Pique-nique à Hanging Rock : Les Disparues


Suite à sa diffusion par ARTE, retour sur le titre de Peter Weir.


Comme tout art victorien (relisez Dracula, revoyez le bestiaire de Fisher), le conte envoûtant de Weir dialectise le rapport entre culture et nature, raison et folie, loi et désir. Son réalisme magique élève un événement prosaïque au rang d’aventure existentielle. Gorgé de sexualité, obsédé par l’informulable, il décrit, littéralement, un ravissement, une disparition aussi inexplicable que celle de Lea Massari dans L’avventura. Cette modernité combinée à la dimension mythologique n’oublie pas de rendre compte du clivage social – marque du cinéma anglais présente aussi dans La Grande illusion –, ni de l’émancipation féminine au tournant du siècle et de l’avènement de la société du spectacle transformant le terrain d’un fait divers en lieu de villégiature prisé par le tourisme noir.

L’épiphanie inversée se déroule en terre aborigène sur un site hermaphrodite : un volcan éteint, avec ses éminences phalliques et ses crevasses utérines. Depuis Stromboli jusqu’au Petit Prince a dit, cette interzone entre le ciel et les profondeurs de la terre, entre l’avenir et le passé, entre le temps des hommes et celui de l’éternité cyclique, fait advenir l’altérité, plaçant ses héroïnes dans une nudité qui les révèle à elles-mêmes dans leur irremplaçable présence au monde, opaque et sensuel. La réfugiée de guerre, l’enfant malade et les jeunes filles en fleurs y rencontrent leur destin, quelque chose qui les dépasse et les submerge, où se trouver en se perdant. Miranda la bien nommée aspire à et se mire dans une vie rêvée.
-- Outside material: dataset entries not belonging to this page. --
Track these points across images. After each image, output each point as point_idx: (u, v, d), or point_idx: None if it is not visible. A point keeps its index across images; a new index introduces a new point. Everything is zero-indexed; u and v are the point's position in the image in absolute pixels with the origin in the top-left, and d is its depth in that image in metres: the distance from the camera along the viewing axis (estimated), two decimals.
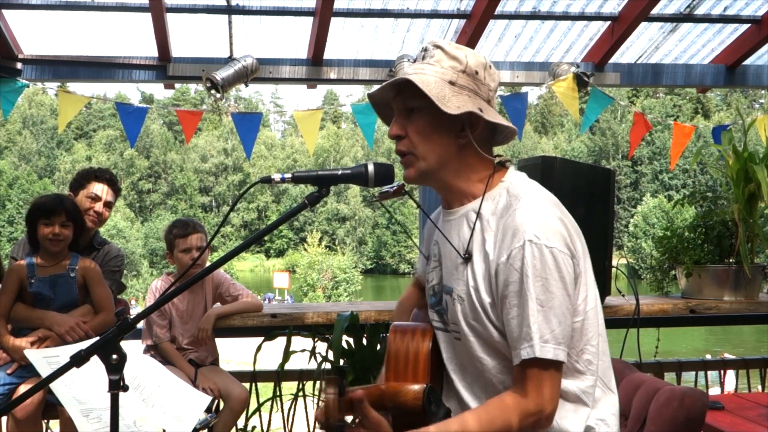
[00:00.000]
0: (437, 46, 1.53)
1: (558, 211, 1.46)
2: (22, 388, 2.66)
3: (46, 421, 3.01)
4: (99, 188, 3.18)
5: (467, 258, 1.50)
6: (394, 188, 1.78)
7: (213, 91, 3.67)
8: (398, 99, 1.54)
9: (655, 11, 4.06)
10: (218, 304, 3.26)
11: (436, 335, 1.61)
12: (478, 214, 1.51)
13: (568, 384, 1.44)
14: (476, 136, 1.51)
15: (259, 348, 3.23)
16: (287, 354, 3.18)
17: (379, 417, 1.37)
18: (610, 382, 1.53)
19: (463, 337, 1.51)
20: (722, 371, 3.92)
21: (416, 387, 1.46)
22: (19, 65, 3.86)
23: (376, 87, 1.57)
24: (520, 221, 1.40)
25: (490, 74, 1.55)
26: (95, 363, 1.35)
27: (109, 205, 3.23)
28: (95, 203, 3.16)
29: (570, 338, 1.41)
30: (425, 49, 1.56)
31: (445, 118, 1.46)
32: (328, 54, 4.07)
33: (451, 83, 1.49)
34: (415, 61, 1.60)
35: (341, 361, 3.05)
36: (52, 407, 2.71)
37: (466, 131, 1.50)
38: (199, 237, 3.09)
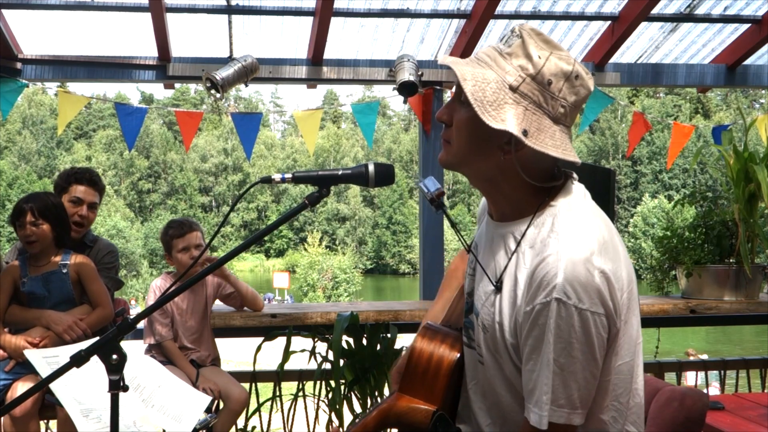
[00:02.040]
0: (519, 35, 1.29)
1: (600, 259, 1.25)
2: (19, 386, 2.66)
3: (45, 421, 3.01)
4: (80, 190, 3.11)
5: (498, 287, 1.36)
6: (435, 192, 1.60)
7: (213, 91, 3.66)
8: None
9: (655, 11, 4.05)
10: (219, 302, 3.27)
11: (463, 349, 1.51)
12: (519, 244, 1.34)
13: None
14: (524, 155, 1.30)
15: (259, 348, 3.24)
16: (287, 354, 3.19)
17: None
18: (638, 428, 1.41)
19: (485, 362, 1.42)
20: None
21: (425, 407, 1.41)
22: (19, 65, 3.86)
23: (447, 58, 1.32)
24: (553, 273, 1.23)
25: (572, 87, 1.28)
26: (95, 363, 1.34)
27: (93, 207, 3.17)
28: (78, 207, 3.10)
29: (591, 399, 1.28)
30: (512, 31, 1.32)
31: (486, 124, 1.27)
32: (328, 54, 4.07)
33: (512, 89, 1.26)
34: (502, 39, 1.35)
35: (341, 361, 3.05)
36: (50, 407, 2.71)
37: (511, 147, 1.30)
38: (196, 235, 3.08)
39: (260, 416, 3.33)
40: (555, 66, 1.27)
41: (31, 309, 2.82)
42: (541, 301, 1.23)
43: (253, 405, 3.22)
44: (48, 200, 2.87)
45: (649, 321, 3.45)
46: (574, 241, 1.26)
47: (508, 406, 1.39)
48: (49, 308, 2.81)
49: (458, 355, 1.47)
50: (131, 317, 1.36)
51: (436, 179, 1.63)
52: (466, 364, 1.50)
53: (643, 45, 4.49)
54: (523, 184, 1.34)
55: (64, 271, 2.85)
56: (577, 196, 1.37)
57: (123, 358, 1.33)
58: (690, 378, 5.69)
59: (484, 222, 1.53)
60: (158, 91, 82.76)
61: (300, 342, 3.21)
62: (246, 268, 64.66)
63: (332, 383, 3.09)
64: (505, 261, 1.36)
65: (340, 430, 1.44)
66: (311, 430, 3.34)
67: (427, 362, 1.46)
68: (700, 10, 4.23)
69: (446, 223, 3.84)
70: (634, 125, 4.52)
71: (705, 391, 3.91)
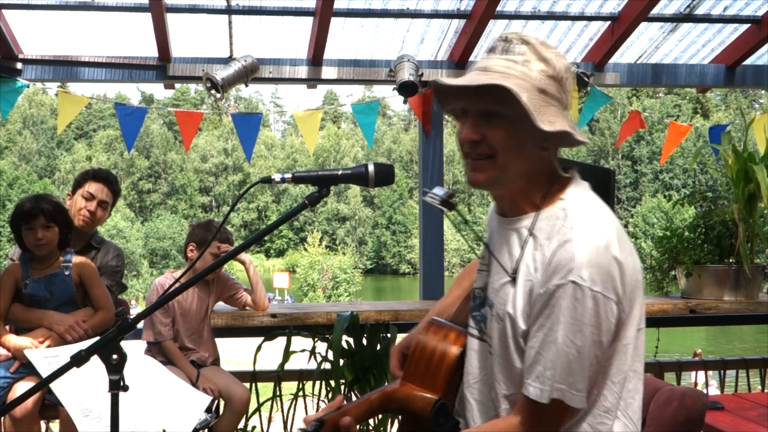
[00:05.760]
0: (525, 42, 1.36)
1: (615, 246, 1.31)
2: (20, 386, 2.66)
3: (46, 421, 3.01)
4: (94, 187, 3.13)
5: (513, 278, 1.39)
6: (446, 195, 1.59)
7: (213, 91, 3.66)
8: (476, 100, 1.37)
9: (655, 11, 4.06)
10: (221, 302, 3.28)
11: (469, 342, 1.53)
12: (532, 233, 1.38)
13: (583, 425, 1.37)
14: (554, 150, 1.40)
15: (259, 348, 3.24)
16: (287, 354, 3.19)
17: None
18: (634, 415, 1.42)
19: (494, 353, 1.45)
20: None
21: (427, 396, 1.43)
22: (19, 65, 3.86)
23: (446, 79, 1.37)
24: (570, 257, 1.28)
25: (571, 78, 1.41)
26: (95, 363, 1.35)
27: (104, 205, 3.16)
28: (88, 203, 3.11)
29: (593, 384, 1.33)
30: (508, 40, 1.37)
31: (531, 128, 1.31)
32: (328, 54, 4.07)
33: (542, 91, 1.33)
34: (491, 50, 1.39)
35: (341, 361, 3.06)
36: (51, 407, 2.71)
37: (548, 143, 1.37)
38: (228, 248, 3.17)
39: (260, 416, 3.33)
40: (563, 64, 1.37)
41: (33, 309, 2.81)
42: (556, 283, 1.29)
43: (253, 405, 3.23)
44: (52, 202, 2.86)
45: (649, 321, 3.40)
46: (590, 230, 1.32)
47: (501, 399, 1.42)
48: (51, 310, 2.81)
49: (461, 349, 1.50)
50: (131, 317, 1.36)
51: (436, 180, 1.65)
52: (475, 357, 1.51)
53: (643, 45, 4.49)
54: (546, 174, 1.41)
55: (67, 272, 2.84)
56: (585, 187, 1.44)
57: (123, 358, 1.34)
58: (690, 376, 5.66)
59: (495, 221, 1.55)
60: (158, 91, 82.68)
61: (300, 342, 3.22)
62: None
63: (332, 383, 3.09)
64: (518, 252, 1.40)
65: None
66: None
67: (431, 354, 1.48)
68: (700, 11, 4.23)
69: (446, 223, 3.84)
70: (629, 120, 4.54)
71: (705, 391, 3.92)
Tel Narcisse noyé dans son reflet, tel Empédocle suicidé dans le feu noir, elle ne reviendra pas. Ceux qui restent, un garçon anglais enamouré, une survivante autiste, vivront désormais dans la sidération, le mutisme et les larmes. La ruine programmée du pensionnat et les retrouvailles impossibles entre la sœur et le frère orphelins métaphorisent une autre absence, celle des parents.
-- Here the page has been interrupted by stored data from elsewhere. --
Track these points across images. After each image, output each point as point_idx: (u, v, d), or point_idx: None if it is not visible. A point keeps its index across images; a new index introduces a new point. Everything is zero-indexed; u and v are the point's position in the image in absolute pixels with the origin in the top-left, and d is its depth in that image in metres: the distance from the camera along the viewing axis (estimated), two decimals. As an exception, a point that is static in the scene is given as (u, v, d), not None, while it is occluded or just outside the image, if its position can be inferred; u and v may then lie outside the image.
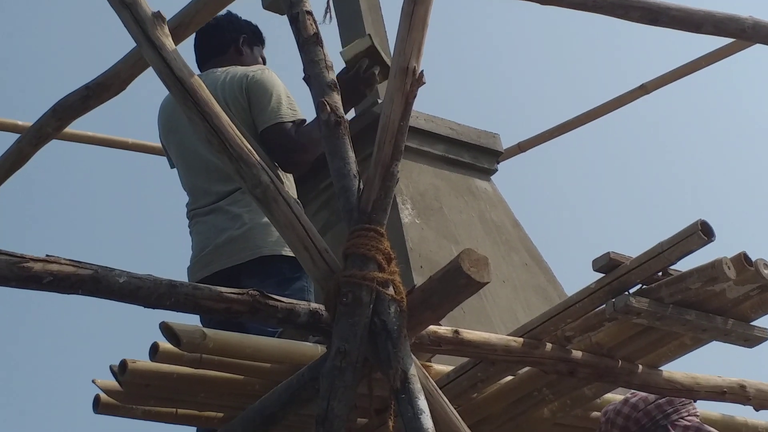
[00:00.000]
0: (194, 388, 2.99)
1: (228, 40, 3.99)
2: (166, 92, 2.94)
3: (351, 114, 4.55)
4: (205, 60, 4.02)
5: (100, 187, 10.02)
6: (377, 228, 2.66)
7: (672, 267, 2.88)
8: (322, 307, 2.70)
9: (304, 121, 3.78)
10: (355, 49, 3.81)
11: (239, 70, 3.87)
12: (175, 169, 3.98)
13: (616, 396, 3.40)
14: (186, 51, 3.97)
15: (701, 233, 2.78)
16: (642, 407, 3.14)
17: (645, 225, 9.33)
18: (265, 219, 3.64)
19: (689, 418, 3.15)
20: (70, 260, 2.47)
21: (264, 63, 4.08)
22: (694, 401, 3.32)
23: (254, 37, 4.08)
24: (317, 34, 2.88)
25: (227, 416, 3.13)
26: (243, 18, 4.12)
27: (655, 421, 3.13)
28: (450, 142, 4.73)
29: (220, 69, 3.89)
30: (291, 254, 3.62)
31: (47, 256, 2.45)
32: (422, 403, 2.53)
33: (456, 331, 2.85)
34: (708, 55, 5.24)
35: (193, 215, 3.82)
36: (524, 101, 10.73)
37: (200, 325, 3.18)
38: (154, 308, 2.57)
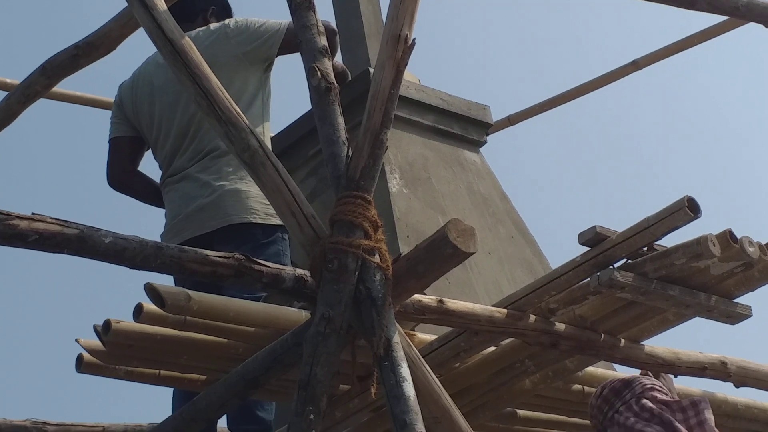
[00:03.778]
0: (178, 350, 2.99)
1: (198, 9, 4.03)
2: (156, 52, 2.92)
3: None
4: None
5: (87, 147, 9.99)
6: (365, 195, 2.66)
7: (657, 242, 2.89)
8: (307, 272, 2.70)
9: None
10: None
11: (211, 26, 3.93)
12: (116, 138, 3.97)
13: (597, 369, 3.42)
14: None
15: (687, 209, 2.79)
16: (599, 393, 3.09)
17: (632, 200, 9.36)
18: (234, 186, 3.68)
19: (644, 402, 3.05)
20: (56, 219, 2.47)
21: None
22: (675, 376, 3.34)
23: (222, 10, 4.12)
24: (310, -1, 2.87)
25: (210, 379, 3.13)
26: None
27: (614, 407, 3.09)
28: (440, 112, 4.72)
29: (191, 32, 3.90)
30: (262, 221, 3.63)
31: (33, 214, 2.44)
32: (405, 371, 2.54)
33: (440, 301, 2.86)
34: (701, 33, 5.24)
35: (165, 183, 3.84)
36: (515, 74, 10.72)
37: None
38: (139, 269, 2.57)
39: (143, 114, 3.91)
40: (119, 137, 3.96)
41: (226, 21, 3.93)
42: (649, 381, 3.08)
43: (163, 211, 3.89)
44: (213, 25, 3.93)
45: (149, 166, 4.01)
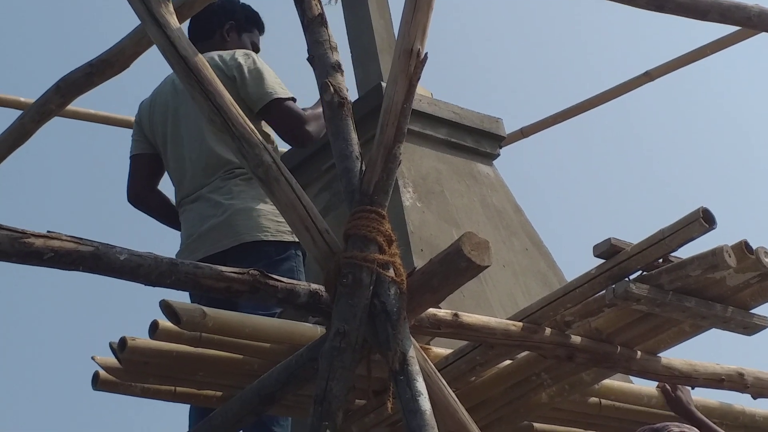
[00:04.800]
0: (193, 366, 3.00)
1: (215, 26, 3.97)
2: (170, 71, 2.93)
3: (355, 96, 4.56)
4: (192, 43, 3.97)
5: (101, 165, 10.02)
6: (378, 210, 2.66)
7: (673, 254, 2.88)
8: (322, 287, 2.70)
9: (295, 100, 3.79)
10: None
11: (217, 54, 3.81)
12: (136, 154, 3.97)
13: (614, 382, 3.41)
14: (190, 30, 3.96)
15: (702, 220, 2.78)
16: None
17: (647, 212, 9.33)
18: (245, 204, 3.68)
19: None
20: (71, 237, 2.48)
21: (256, 50, 4.03)
22: (692, 388, 3.32)
23: (247, 23, 4.02)
24: (322, 15, 2.88)
25: (226, 395, 3.13)
26: (241, 3, 4.08)
27: None
28: (453, 125, 4.72)
29: (205, 54, 3.84)
30: (274, 238, 3.63)
31: (48, 232, 2.45)
32: (420, 385, 2.53)
33: (455, 314, 2.86)
34: (713, 43, 5.23)
35: (181, 204, 3.85)
36: (528, 86, 10.72)
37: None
38: (154, 286, 2.58)
39: (158, 133, 3.92)
40: (139, 155, 3.97)
41: (232, 57, 3.76)
42: (678, 428, 3.06)
43: (178, 232, 3.90)
44: (219, 57, 3.84)
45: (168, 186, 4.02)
L’année s’achève par un salut en français, « Au revoir, les enfants ! », mais le charme persiste, celui de l’énigme (résolue par un chapitre judicieusement publié à titre posthume), celui de l’œuvre, qui ne dévoile que sa propre magie. À quoi rêvent les jeunes filles, se demandait l’Argento de Suspiria ? Au Roi Lézard, pourrait-on répondre avec Morrison. Amoureuses de l’amour, elles pénètrent dans un territoire qui fige les montres, qui fait parler les fantômes avec des voix étrangères, qui tresse l’espace et le temps en séductions troublantes, dont les récits antiques ne cherchent pas à donner de réponse, ni même à raconter des histoires, mais à poser des questions à l’intérieur de portraits subjectifs d’états, d’individus aux prises avec le mystère du monde, parfaits miroirs du spectateur – le cinéma, bien sûr. Cousus dans l’étoffe shakespearienne des rêves, nous contemplons le Mirage de la vie pour éprouver la douce chaleur de la pierre qui nous précédait, qui nous survivra, à l’instar de la forêt de séquoias de Sueurs froides, que les pieds nus et les poitrines sans corset des filles épousent à l’unisson, dans la vibration du dreamtime indigène.
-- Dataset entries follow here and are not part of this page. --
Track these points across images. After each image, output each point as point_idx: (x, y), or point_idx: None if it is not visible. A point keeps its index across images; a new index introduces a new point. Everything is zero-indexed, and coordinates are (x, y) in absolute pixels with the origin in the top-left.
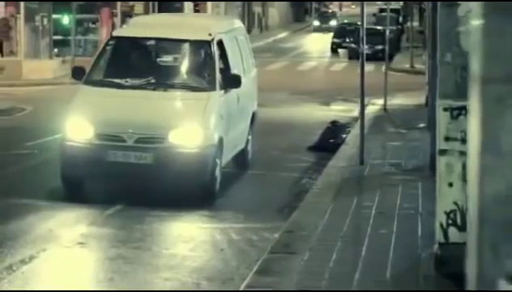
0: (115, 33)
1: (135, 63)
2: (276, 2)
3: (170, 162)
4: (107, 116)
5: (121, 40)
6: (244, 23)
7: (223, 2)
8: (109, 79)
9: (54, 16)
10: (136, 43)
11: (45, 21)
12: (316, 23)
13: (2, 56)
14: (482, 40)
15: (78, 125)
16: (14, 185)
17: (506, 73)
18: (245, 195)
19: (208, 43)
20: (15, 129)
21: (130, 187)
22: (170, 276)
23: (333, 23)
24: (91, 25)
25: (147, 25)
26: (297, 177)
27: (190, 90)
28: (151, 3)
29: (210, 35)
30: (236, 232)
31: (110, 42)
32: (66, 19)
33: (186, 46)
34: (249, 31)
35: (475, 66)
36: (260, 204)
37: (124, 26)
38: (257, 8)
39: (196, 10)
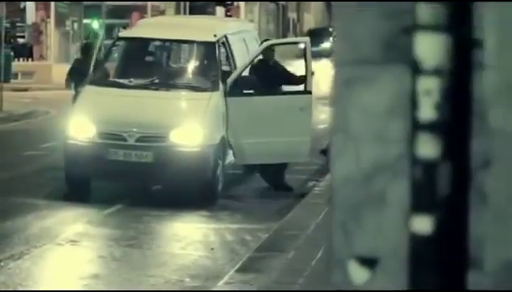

Le pastel de la photographie, promis à l’embrasement d’un incendie par l’une des fins du scénario, la lenteur hypnotique du rythme (celui d’une caresse onaniste ?), les robes blanches aux morceaux épars, qui répondent aux bouts de papier du Petit Poucet qui les traque, tout concourt à la réussite d’une œuvre véritablement australienne, qui annonce les scripts d’Everett De Roche, à la fois renouveau d’une cinématographie nationale et gage d’une reconnaissance à l’étranger. Parvenu à Hollywood, le royaume des illusions, Weir retravaillera la présence ambivalente de la nature avec Mosquito Coast et le doute ontologique sur la réalité avec The Truman Show, tandis que Sofia Coppola, inspirée itou par une histoire vraie, réalisera un film dont le titre, Virgin Suicides, pourrait servir d’épilogue à ce pique-nique étrange et radieux.